"""
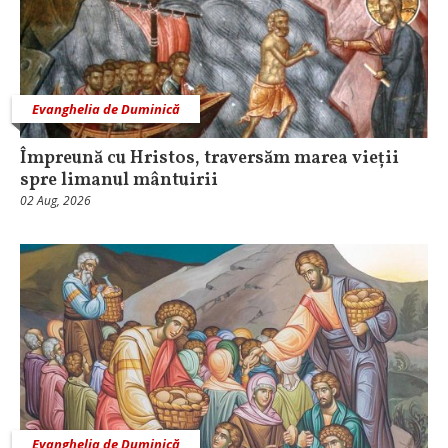
Evanghelia de Duminică
Împreună cu Hristos, traversăm marea vieții
spre limanul mântuirii
02 Aug, 2026
Evanghelia de Duminică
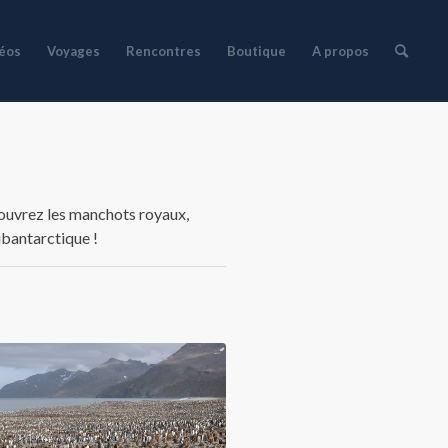
déos
Voyages
Rencontres
Boutique
A propos
couvrez les manchots royaux,
ubantarctique !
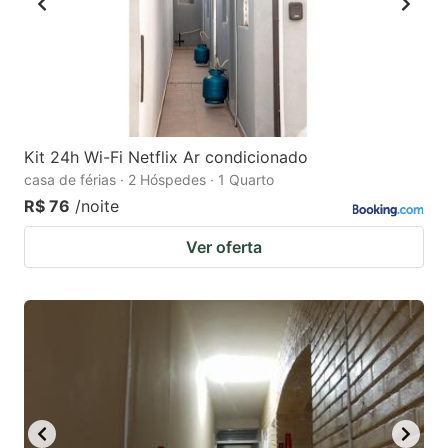
Kit 24h Wi-Fi Netflix Ar condicionado
casa de férias · 2 Hóspedes · 1 Quarto
R$ 76
/noite
Ver oferta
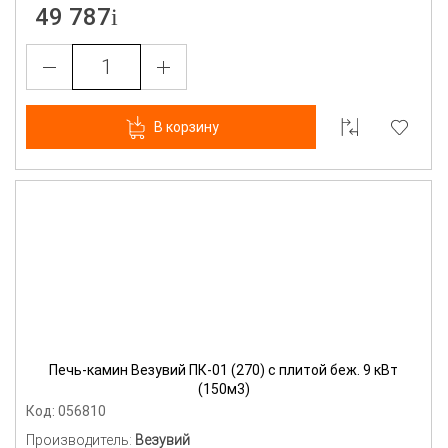
49 787
В корзину
Печь-камин Везувий ПК-01 (270) с плитой беж. 9 кВт
(150м3)
Код: 056810
Производитель:
Везувий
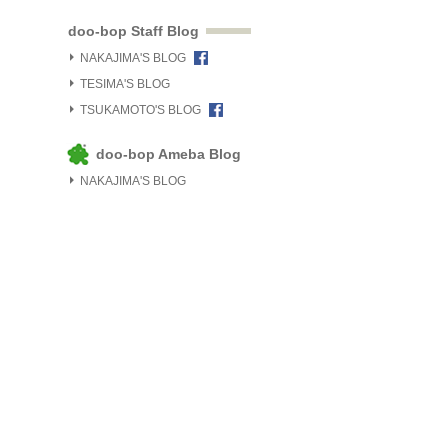
doo-bop Staff Blog
NAKAJIMA'S BLOG
TESIMA'S BLOG
TSUKAMOTO'S BLOG
doo-bop Ameba Blog
NAKAJIMA'S BLOG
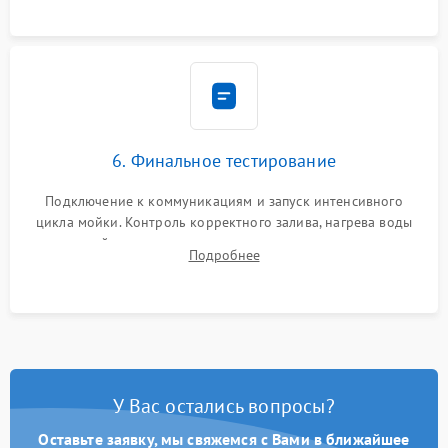
6. Финальное тестирование
Подключение к коммуникациям и запуск интенсивного
цикла мойки. Контроль корректного залива, нагрева воды
до нужной температуры, отсутствия посторонних шумов,
Подробнее
штатного слива и абсолютной сухости в поддоне.
У Вас остались вопросы?
Оставьте заявку, мы свяжемся с Вами в ближайшее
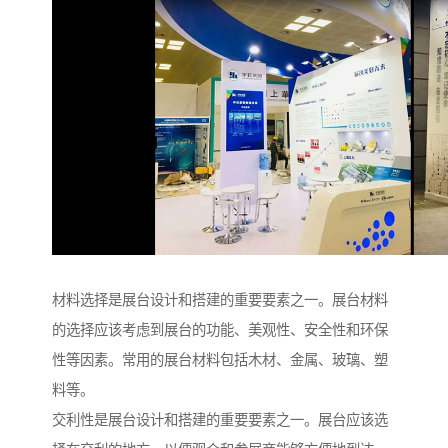
材料选择是展台设计和搭建的重要要素之一。展台材料
的选择应该考虑到展台的功能、美观性、安全性和环保
性等因素。常用的展台材料包括木材、金属、玻璃、塑
料等。
交利性是展台设计和搭建的重要要素之一。展台应该选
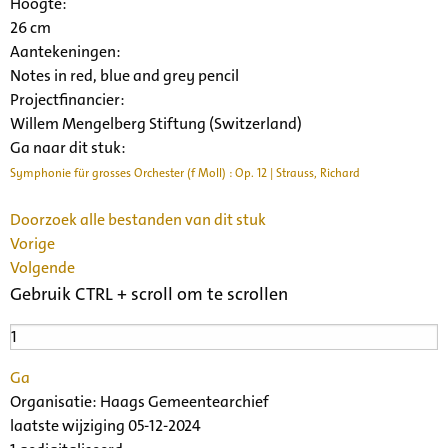
Hoogte:
26 cm
Aantekeningen:
Notes in red, blue and grey pencil
Projectfinancier:
Willem Mengelberg Stiftung (Switzerland)
Ga naar dit stuk:
Symphonie für grosses Orchester (f Moll) : Op. 12 | Strauss, Richard
Doorzoek alle bestanden van dit stuk
Vorige
Volgende
Gebruik CTRL + scroll om te scrollen
Ga
Organisatie:
Haags Gemeentearchief
laatste wijziging 05-12-2024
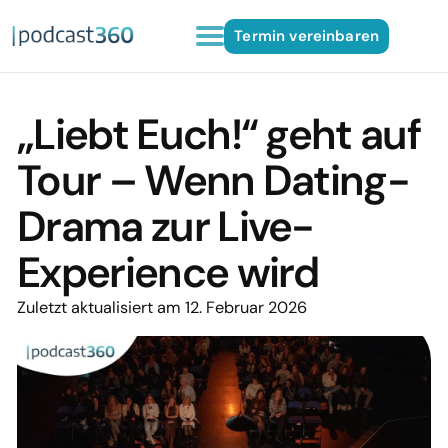
Termin vereinbaren
„Liebt Euch!“ geht auf
Tour – Wenn Dating-
Drama zur Live-
Experience wird
Zuletzt aktualisiert am 12. Februar 2026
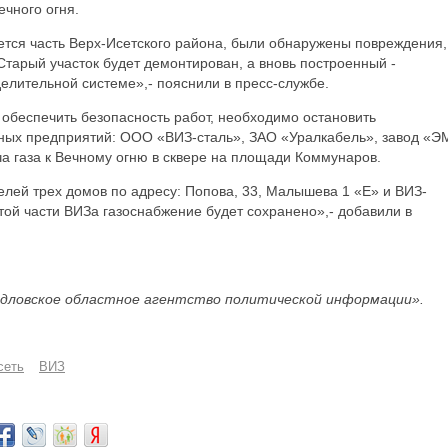
ечного огня.
тается часть Верх-Исетского района, были обнаружены повреждения,
Старый участок будет демонтирован, а вновь построенный -
елительной системе»,- пояснили в пресс-службе.
ы обеспечить безопасность работ, необходимо остановить
ных предприятий: ООО «ВИЗ-сталь», ЗАО «Уралкабель», завод «Э
а газа к Вечному огню в сквере на площади Коммунаров.
елей трех домов по адресу: Попова, 33, Малышева 1 «Е» и ВИЗ-
этой части ВИЗа газоснабжение будет сохранено»,- добавили в
дловское областное агентство политической информации».
сеть
ВИЗ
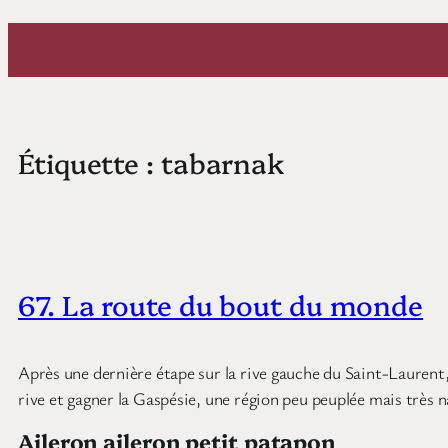
Aller
au
contenu
Étiquette :
tabarnak
67. La route du bout du monde
Après une dernière étape sur la rive gauche du Saint-Laurent,
rive et gagner la Gaspésie, une région peu peuplée mais très
Aileron aileron petit patapon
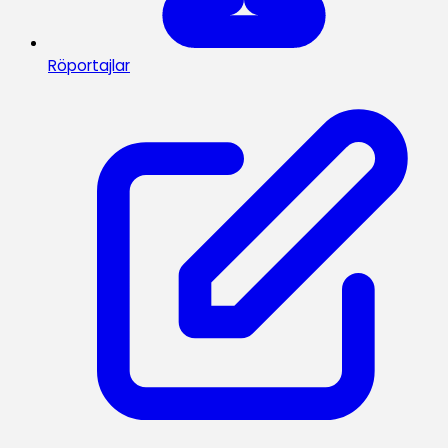
Röportajlar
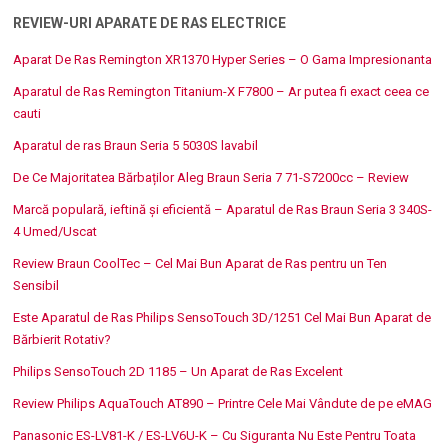
REVIEW-URI APARATE DE RAS ELECTRICE
Aparat De Ras Remington XR1370 Hyper Series – O Gama Impresionanta
Aparatul de Ras Remington Titanium-X F7800 – Ar putea fi exact ceea ce
cauti
Aparatul de ras Braun Seria 5 5030S lavabil
De Ce Majoritatea Bărbaților Aleg Braun Seria 7 71-S7200cc – Review
Marcă populară, ieftină și eficientă – Aparatul de Ras Braun Seria 3 340S-
4 Umed/Uscat
Review Braun CoolTec – Cel Mai Bun Aparat de Ras pentru un Ten
Sensibil
Este Aparatul de Ras Philips SensoTouch 3D/1251 Cel Mai Bun Aparat de
Bărbierit Rotativ?
Philips SensoTouch 2D 1185 – Un Aparat de Ras Excelent
Review Philips AquaTouch AT890 – Printre Cele Mai Vândute de pe eMAG
Panasonic ES-LV81-K / ES-LV6U-K – Cu Siguranta Nu Este Pentru Toata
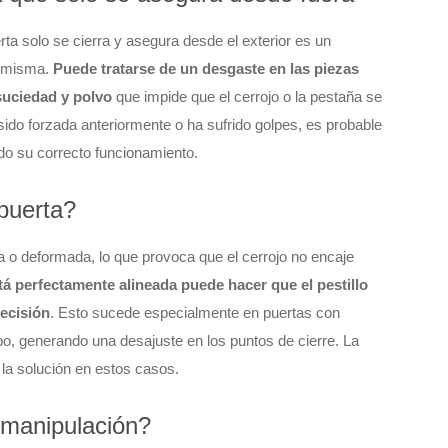
a solo se cierra y asegura desde el exterior es un
a misma.
Puede tratarse de un desgaste en las piezas
suciedad y polvo
que impide que el cerrojo o la pestaña se
ido forzada anteriormente o ha sufrido golpes, es probable
ndo su correcto funcionamiento.
 puerta?
a o deformada, lo que provoca que el cerrojo no encaje
á perfectamente alineada puede hacer que el pestillo
recisión
. Esto sucede especialmente en puertas con
, generando una desajuste en los puntos de cierre. La
r la solución en estos casos.
 manipulación?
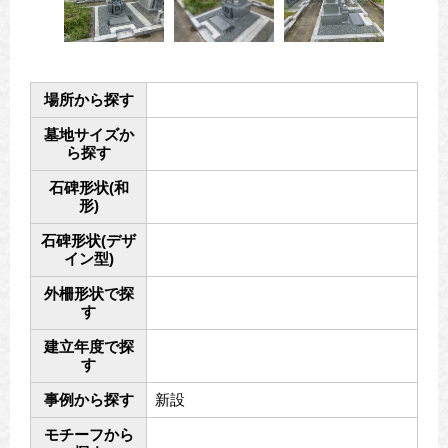
場所から探す
墓地サイズか
ら探す
石碑形状(和
形)
石碑形状(デザ
イン型)
外柵形状で探
す
建立年度で探
す
事例から探す
新設
モチーフから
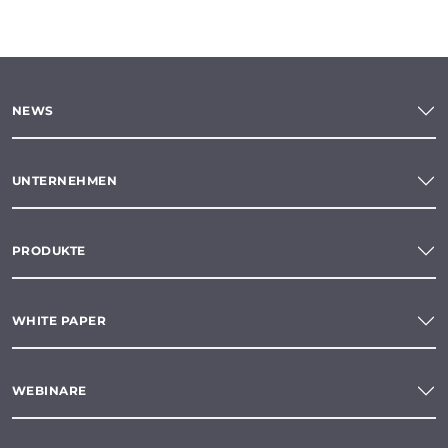
NEWS
UNTERNEHMEN
PRODUKTE
WHITE PAPER
WEBINARE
"""
Reproduce the opening lines of the material above exactly, ending with the line that contains "Kit 24h Wi-Fi Netflix Ar condicionado". Omit every picture.

Output:
Evanghelia de Duminică
Împreună cu Hristos, traversăm marea vieții
spre limanul mântuirii
02 Aug, 2026
Evanghelia de Duminică
déos
Voyages
Rencontres
Boutique
A propos
couvrez les manchots royaux,
ubantarctique !
Kit 24h Wi-Fi Netflix Ar condicionado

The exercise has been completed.